◆ **Text passage**
+ + + + + + +

Back in Oklahoma County, Bob Benham, owner of Balliet’s in Nichols Hills, keeps the clothing store festive “by having holiday decorations up before Thanksgiving. Vendors do trunk shows. We serve Christmas cookies and cider, and play Christmas music. More men than usual shop during the holidays.”

The weather outside is …

… cold with a good chance of snow. Although Oklahoma weather is just about as fickle as it comes, KJRH Channel 2 chief meteorologist Mike Collier predicts that “we will have a colder Christmas time. We have about 9 inches of snow per season and we’ll get that this year.” 

So get out your snow gear and prepare for some precipitation. But when can we expect it? 

“We’ll see a lot of snow up front in December and early January, and begin to wane as we go into February,” says Collier.

Perhaps it will be a white Christmas after all.

Holiday movies at home

Home Alone

Miracle on 34th Street

It’s a Wonderful Life

A Christmas Story

Elf

National Lampoon’s
Christmas Vacation

White Christmas

The Santa Clause

The Polar Express

How the Grinch Stole Christmas

These movies can be found on Amazon Prime, Apple TV, Boomerang, Google Play, Hulu, iTunes, NetFlix, YouTube and other streaming platforms.

All Souls Unitarian Church offers a variety of holiday-themed events during the season. Photo by Jim Gillispie courtesy All Souls Unitarian Church

Faith-based Giving

Numerous places of worship around the state get into the giving spirit with entertainment and philanthropic efforts that you can join.

Rabbi Michael Weinstein says Tulsa’s Temple Israel “has a relationship with Community Food Bank of Eastern Oklahoma. During Jewish High Holy Days, Temple Israel raised over $57,000 for the Food Bank, along with 1,500 pounds of food.”

He adds that the temple has ongoing non-perishable food available. On Dec. 20, the congregation presents the Jammin’ with Judah musical for its Hanukkah Shabbat service. Following is dinner with traditional festive foods, such as potato latkes with sour cream and apple sauce. On Dec. 22 is its ShalomFest First Night of Hanukkah celebration. On Christmas Eve, the temple serves dinner at Tulsa’s Day Center.

OKC’s Metropolitan Bible Church has served as a central drop-off point for Operation Christmas Child for five years, senior pastor John Frawley says.

“We load several semi-trailers for distribution around the world,” he says. “Our tradition of telling the Christmas story through song is Dec. 8 at our Christmas Sampler. We also emphasize key biblical concepts of hope in our Advent series, each Sunday from Dec. 1 to Dec. 22.”

Jon Mays, director of local partnerships for Life Church, says the group’s statewide locations have partnered with Tulsa Boys’ Home, OKC Dream Center and City Care to provide food, coats and gifts to those in need.

The Rev. Anthony Scott says Tulsa’s First Baptist Church North gives annual college scholarships to its students, and provides lunch, a program and gifts for Jordan Plaza, a senior housing venue.

At OKC’s St. Joseph’s Old Cathedral, festivities begin with Our Lady of Guadalupe celebration on Dec. 12, including a mariachi serenade, mass and dinner, secretary Sonia Estrada says.

+ + + + + + +

Dataset entries:

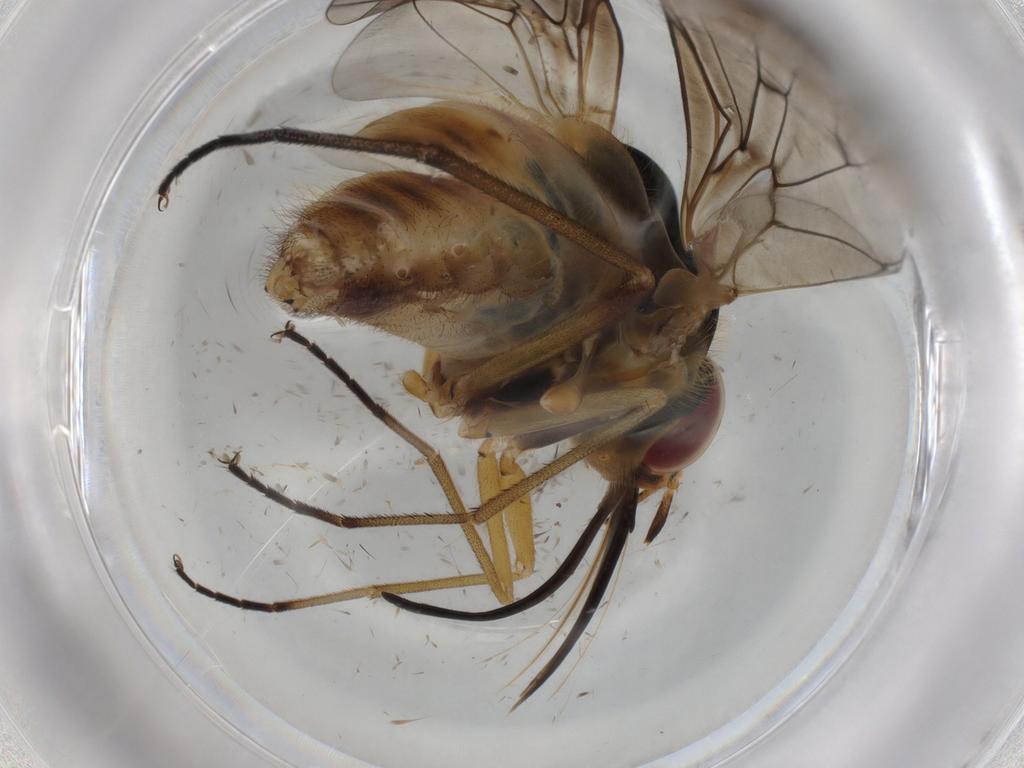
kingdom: Animalia
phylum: Arthropoda
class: Insecta
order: Diptera
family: Bombyliidae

+ + + + + + +

◆ **What the exercise asks**
Continue the Oklahoma holiday-season article from its last sentence.

◆ **Final answer**
“Nightly from Dec. 16 to Dec. 24, we have the Posadas celebrating the Christmas story, including food, music and piñatas,” she says.

Tulsa’s All Souls Unitarian Church, according to communications manager Bonita James, “kicks off the season Dec. 2 with tree trimming and hanging of the greens, canned goods collected for the food pantry, and dinner. Dec. 11 is a holiday memorial chapel, honoring loved ones who have passed. Our Dec. 15 holiday concert features all our choirs.”

The Salvation Army is always looking for volunteers … but especially during the holiday season.
Photo courtesy the Salvation Army

A Helping Hand

Charitable organizations need your help and efforts during the holidays.

The Rev. Steve Whitaker, CEO of Tulsa’s John 3:16 Mission, says the homeless community’s needs keep increasing.

“Now is the time to make an impact,” he says. “Imagine being under a bridge on Christmas Eve, shivering and hungry. Support the charitable organization of your choice. Every day, we’re serving nearly 600 meals and providing overnight shelter for over 100 people. The mission has an abundance of volunteer opportunities.”

Visit john316mission.org or call 918-587-1186 for information on how to help.

The Salvation Army Central Oklahoma command has an easy way to get involved.

“Take an angel off our Angel Trees at Penn Square Mall, Quail Springs Mall and Sooner Mall and fulfill the needs of the angel,” says Traci Jinkens, development coordinator.

For other volunteer opportunities, call Liz Banks at 405-246-1107 or email liz.banks@uss.salvationarmy.org.

Dan Straughan, executive director of OKC’s Homeless Alliance, says donors can adopt families during the season.

“We also do a party for our day shelter guests, supported by donations of winter hats, gloves, hand warmers, blankets and hygiene items,” he says. “I’d suggest folks check with their local United Way, their faith home, or call 2-1-1 to find out what’s going on in your community. Shelters provide Thanksgiving and Christmas meals for clients. OKC has the annual Red Andrews Dinner. Volunteers are needed for all of them.”

Town Celebrations

Claremore West Bend Winterland

Dec. 2-31 Expo Center

The West Bend Winterland offers a 65-foot Christmas tree, ice skating and visits from Santa.

visitclaremore.org/240/west-bend-winterland

Durant Christmas Parade

Dec. 3 Downtown

Bundle up and visit Main Street Durant. The theme of this year’s parade is “Who’s Holiday: How Durant Stole Christmas.”

durantchamber.org/events

Cherokee Nation’s
Christmas on the Square

Dec. 13 Cherokee National History Museum, Tahlequah

Explore the museum, enjoy free cookies and hot chocolate, take photos with Santa and listen to carols.

visitcherokeenation.com

Guthrie’s Territorial Christmas

Through Dec. 14 Downtown

Territorial Christmas includes tours of Guthrie’s most distinctive homes and buildings, plus themed walks around Guthrie’s main street.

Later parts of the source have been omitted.